I've been a Linux-on-the-desktop user for a while now -- 12 years. Maybe 13 -- I actually can't remember. I usually date it from 1994, but I may have been in as early as the fall of 1993. At any rate, let's just say a *long* time and be done with it. Until recently, I've never been able to wow people on Linux, at least not visually. There's only so much you can do to point to month long uptimes and stability and etc. etc. etc. -- what people often want to see is visual gimcrackery. I was never impressed with early eye-candy window managers like Enlightenment -- it seemed like too much work for too little flash, and anyway, as a righteous Torvalds-fearing tty-addict, I sneered at attempts to turn me on to visual sweetness.
Such is the problem with zealots. And anyway, that was way before OSX. This was in the Gil Amelio Apple years, where only the really really hardcore Apple fan stayed loyal and convinced. And then Steve Jobs came back, and then OSX came along, and Apple people had something to point to again; a UNIX that impressed the hell out of the visually-oriented folks.

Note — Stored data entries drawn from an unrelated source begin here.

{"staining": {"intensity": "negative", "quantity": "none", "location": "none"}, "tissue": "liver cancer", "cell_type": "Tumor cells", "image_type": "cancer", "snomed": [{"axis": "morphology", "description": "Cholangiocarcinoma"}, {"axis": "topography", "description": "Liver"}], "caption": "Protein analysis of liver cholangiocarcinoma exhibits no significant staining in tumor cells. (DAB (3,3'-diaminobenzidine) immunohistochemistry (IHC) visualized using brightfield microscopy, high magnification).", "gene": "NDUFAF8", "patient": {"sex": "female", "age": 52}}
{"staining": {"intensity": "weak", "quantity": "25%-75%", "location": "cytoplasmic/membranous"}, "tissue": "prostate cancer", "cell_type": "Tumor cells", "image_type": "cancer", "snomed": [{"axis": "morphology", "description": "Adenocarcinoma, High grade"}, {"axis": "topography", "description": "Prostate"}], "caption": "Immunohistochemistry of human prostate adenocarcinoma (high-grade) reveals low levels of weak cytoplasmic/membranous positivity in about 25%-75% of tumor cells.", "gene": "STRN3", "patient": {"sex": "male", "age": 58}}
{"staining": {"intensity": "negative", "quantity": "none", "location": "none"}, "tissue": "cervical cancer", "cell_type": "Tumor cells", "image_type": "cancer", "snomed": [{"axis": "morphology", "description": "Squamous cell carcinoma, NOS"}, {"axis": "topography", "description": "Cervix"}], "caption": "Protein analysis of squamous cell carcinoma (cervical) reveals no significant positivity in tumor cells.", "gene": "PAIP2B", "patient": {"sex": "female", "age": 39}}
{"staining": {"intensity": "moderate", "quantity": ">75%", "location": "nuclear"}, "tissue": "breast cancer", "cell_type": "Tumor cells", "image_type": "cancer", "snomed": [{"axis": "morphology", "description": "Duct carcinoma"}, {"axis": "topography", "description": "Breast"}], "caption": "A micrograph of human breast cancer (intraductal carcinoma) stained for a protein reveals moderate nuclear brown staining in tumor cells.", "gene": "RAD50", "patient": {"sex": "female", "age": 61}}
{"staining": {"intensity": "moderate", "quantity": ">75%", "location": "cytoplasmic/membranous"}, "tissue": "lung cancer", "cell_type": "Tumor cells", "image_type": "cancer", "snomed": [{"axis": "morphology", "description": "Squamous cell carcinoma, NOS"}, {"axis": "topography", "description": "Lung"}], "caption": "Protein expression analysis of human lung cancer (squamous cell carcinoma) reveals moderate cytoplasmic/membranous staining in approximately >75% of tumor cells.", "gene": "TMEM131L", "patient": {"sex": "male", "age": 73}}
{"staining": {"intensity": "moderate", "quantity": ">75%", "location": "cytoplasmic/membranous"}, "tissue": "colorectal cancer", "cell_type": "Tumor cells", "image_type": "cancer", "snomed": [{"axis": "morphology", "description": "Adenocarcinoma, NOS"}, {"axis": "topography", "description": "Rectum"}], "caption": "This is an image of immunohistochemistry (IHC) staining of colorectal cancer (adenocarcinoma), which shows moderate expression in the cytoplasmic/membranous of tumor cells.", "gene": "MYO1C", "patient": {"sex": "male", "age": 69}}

Recently though, I've heard some rumblings about Beryl, and last week I read something about how Knoppix, everybody's favorite Live CD, came with Beryl as a desktop option. So I pulled it down, burned it, and booted it in a public lab where we were having a vendor spiel. Man, did I get reactions. It looks seriously awesome -- flipping rotating 3d cubes for a desktop, that thing that Macs do where you can zoom out and look at every application's window, other nifty nifty 3d effects that were actually useful in addition to being pretty. Mac people who happened by were seriously impressed, as was I -- and it was running in RAM! Man. Go Knoppix, go!
Now I'm using it at the reference desk on the usually-Windows reference desk PC, and it's got all my applications that I use upstairs, and my configs are saved to my USB key, and I am one happy clam.